__Exercise prompt__:
Your answer should consist only of the lines from the line containing "解体の無料一括見積もりをする" through the last line below, each repeated exactly.

Extracted page text data:
+ + + +
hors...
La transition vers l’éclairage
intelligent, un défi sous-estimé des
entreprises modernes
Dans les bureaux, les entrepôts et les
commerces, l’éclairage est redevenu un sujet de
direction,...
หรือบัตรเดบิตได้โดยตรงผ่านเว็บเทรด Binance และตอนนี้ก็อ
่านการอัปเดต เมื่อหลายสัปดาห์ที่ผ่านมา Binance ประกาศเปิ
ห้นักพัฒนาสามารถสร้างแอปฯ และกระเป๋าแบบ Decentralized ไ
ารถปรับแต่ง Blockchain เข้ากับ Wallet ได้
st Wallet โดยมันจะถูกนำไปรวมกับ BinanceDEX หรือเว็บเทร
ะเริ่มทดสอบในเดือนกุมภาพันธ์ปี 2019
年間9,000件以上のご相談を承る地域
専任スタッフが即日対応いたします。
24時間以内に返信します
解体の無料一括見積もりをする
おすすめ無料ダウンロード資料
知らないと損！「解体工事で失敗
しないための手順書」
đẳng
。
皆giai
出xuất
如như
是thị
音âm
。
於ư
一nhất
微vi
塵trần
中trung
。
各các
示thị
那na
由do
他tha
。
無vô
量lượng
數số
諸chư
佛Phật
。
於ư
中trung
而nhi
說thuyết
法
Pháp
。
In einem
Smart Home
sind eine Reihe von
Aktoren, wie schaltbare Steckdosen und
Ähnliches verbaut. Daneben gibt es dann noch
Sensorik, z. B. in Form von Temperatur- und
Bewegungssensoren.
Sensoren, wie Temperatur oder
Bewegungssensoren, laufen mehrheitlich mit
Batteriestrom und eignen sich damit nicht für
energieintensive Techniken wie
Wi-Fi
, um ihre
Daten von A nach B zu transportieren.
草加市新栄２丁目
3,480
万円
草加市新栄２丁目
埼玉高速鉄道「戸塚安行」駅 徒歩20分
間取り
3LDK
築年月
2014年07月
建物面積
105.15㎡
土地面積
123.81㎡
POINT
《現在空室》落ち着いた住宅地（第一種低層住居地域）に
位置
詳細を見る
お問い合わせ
+ + + +
__Reply to the task__:
解体の無料一括見積もりをする
おすすめ無料ダウンロード資料
知らないと損！「解体工事で失敗
しないための手順書」
đẳng
。
皆giai
出xuất
如như
是thị
音âm
。
於ư
一nhất
微vi
塵trần
中trung
。
各các
示thị
那na
由do
他tha
。
無vô
量lượng
數số
諸chư
佛Phật
。
於ư
中trung
而nhi
說thuyết
法
Pháp
。
In einem
Smart Home
sind eine Reihe von
Aktoren, wie schaltbare Steckdosen und
Ähnliches verbaut. Daneben gibt es dann noch
Sensorik, z. B. in Form von Temperatur- und
Bewegungssensoren.
Sensoren, wie Temperatur oder
Bewegungssensoren, laufen mehrheitlich mit
Batteriestrom und eignen sich damit nicht für
energieintensive Techniken wie
Wi-Fi
, um ihre
Daten von A nach B zu transportieren.
草加市新栄２丁目
3,480
万円
草加市新栄２丁目
埼玉高速鉄道「戸塚安行」駅 徒歩20分
間取り
3LDK
築年月
2014年07月
建物面積
105.15㎡
土地面積
123.81㎡
POINT
《現在空室》落ち着いた住宅地（第一種低層住居地域）に
位置
詳細を見る
お問い合わせ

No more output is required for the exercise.